Mais désormais les espoirs financiers, les velléités de la politique urbaine ne reposent plus sur eux, mais sur le tourisme (intérieur ou extérieur d’ailleurs), sur l’événementiel, sur le développement d’une ville qui vivrait 24h sur 24. D’une ville attractive culturellement, d’une ville festive qui se positionne dans les villes européennes dans lesquelles on vient passer un week-end.
Lorsqu’ils se plaignent, il n’est pas rare pour eux de s’entendre dire (de la part de responsables politiques comme de certains policiers) : « si vous n’aimez pas le bruit, vous n’avez qu’à déménager et vivre dans un espace moins central ». Comme si cette situation était naturelle, comme si vivre en ville c’était nécessairement accepter une pollution sonore nocive à toute heure du jour et de la nuit, comme si la situation avait toujours été telle qu’elle est aujourd’hui.
Si vous vivez à Bruxelles depuis plus de 20 ans, vous devez pouvoir vous souvenir que ce n’est pas exact.
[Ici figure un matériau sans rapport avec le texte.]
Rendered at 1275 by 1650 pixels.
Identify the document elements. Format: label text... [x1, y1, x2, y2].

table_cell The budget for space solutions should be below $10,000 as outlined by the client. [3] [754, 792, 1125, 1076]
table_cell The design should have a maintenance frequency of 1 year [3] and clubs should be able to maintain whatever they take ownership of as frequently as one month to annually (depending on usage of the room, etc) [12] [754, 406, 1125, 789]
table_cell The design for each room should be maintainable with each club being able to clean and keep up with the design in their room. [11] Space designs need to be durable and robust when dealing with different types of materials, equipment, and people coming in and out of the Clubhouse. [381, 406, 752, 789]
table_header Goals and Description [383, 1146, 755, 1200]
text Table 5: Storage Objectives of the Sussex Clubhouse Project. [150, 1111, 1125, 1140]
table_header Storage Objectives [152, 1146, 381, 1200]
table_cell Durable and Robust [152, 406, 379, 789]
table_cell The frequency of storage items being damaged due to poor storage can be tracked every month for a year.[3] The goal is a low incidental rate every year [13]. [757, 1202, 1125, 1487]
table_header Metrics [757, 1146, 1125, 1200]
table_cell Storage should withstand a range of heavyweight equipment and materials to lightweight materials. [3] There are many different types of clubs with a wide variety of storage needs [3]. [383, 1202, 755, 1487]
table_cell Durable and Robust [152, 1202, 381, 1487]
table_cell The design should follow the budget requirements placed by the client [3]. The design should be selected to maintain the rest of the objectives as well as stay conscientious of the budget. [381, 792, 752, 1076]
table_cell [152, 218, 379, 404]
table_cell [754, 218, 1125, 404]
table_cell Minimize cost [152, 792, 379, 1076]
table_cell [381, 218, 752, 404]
Qu’il n’en a pas toujours été ainsi, qu’il s’agit d’un choix, d’un choix nouveau.
De l’injonction à « mixifier socialement » le centre-ville, à celui de n’en faire qu’un centre festif, à chaque changement d’objectif on voit les désirés devenir indésirables… Les développements économiques d’une époque profitent à certains, puis à d’autres. Plus précisément, lorsque les développements économiques et politiques ne profitent qu’à certains, ils en défavorisent d’autres, et ainsi de suite…
Bruxelles n’est pas la seule dans ce cas, et n’est pas la seule à miser sur le tourisme : Barcelone a vu le nombre d’airbnb augmenter dans des proportions telles qu’il met aujourd’hui en péril les possibilités d’habiter au centre-ville de nombreux ménages...
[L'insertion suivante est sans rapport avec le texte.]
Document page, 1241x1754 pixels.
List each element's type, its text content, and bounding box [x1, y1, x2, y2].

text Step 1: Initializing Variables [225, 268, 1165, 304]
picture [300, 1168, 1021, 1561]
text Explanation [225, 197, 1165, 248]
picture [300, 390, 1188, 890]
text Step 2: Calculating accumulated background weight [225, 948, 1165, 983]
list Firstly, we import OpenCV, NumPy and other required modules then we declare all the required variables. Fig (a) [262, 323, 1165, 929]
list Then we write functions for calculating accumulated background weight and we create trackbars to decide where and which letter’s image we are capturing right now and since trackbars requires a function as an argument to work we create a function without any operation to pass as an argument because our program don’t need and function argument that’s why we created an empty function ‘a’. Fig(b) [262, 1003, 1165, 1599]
Cette vision utilitariste, à plus ou moins long terme ne peut que nous amener à nous demander : Qui seront les prochains désirés ? Que feront alors les acteurs économiques qui aujourd’hui misent tout sur le « tourisme » (intérieur et extérieur [3]) ? En somme, quelles seront les conséquences de la prochaine « zin » à la mode en matière de développement urbain ?
Et si nous nous prenions à rêver que le prochain objectif soit celui du droit à la ville ? Et s’il s’agissait de prendre en compte les besoins et aspirations diverses des habitants. Sans nier les conflits, sans nier les intérêts divergents, sans rêver d’une ville apaisée à tout prix, mais en portant attention sans cesse aux « fonctions faibles » [4], aux habitants fragiles. En portant une attention à ceux et ce qui font la ville, et pas seulement par leur contribution fiscale ou leur retombée financière immédiate.
Chargée de mission de 2018 à 2021.
[1] L’objet de cette analyse n’est pas de revenir sur les impacts de santé que génèrent les bruits, spécialement les nuisances sonores nocturnes, ce sujet fut traité de façon extrêmement bien documenté lors d’une école urbaine de l’ARAU (se fournir les documents ici : ), également résumé dans cette analyse (lien).
[2] C’est-à-dire sur l’impôt (et plus précisément sur les additionnels) des personnes physiques, résidant en un lieu.
[3] Par touriste « intérieur » nous entendons touristes issus de Bruxelles ou de Belgique, par « extérieur » touristes issus d’autres pays.
[4] Aujourd’hui l’industrie et la production en ville son qualifiée de fonction faible. Il s’agit en effet des occupations dont les loyers rendent l’immobilier moins rentable.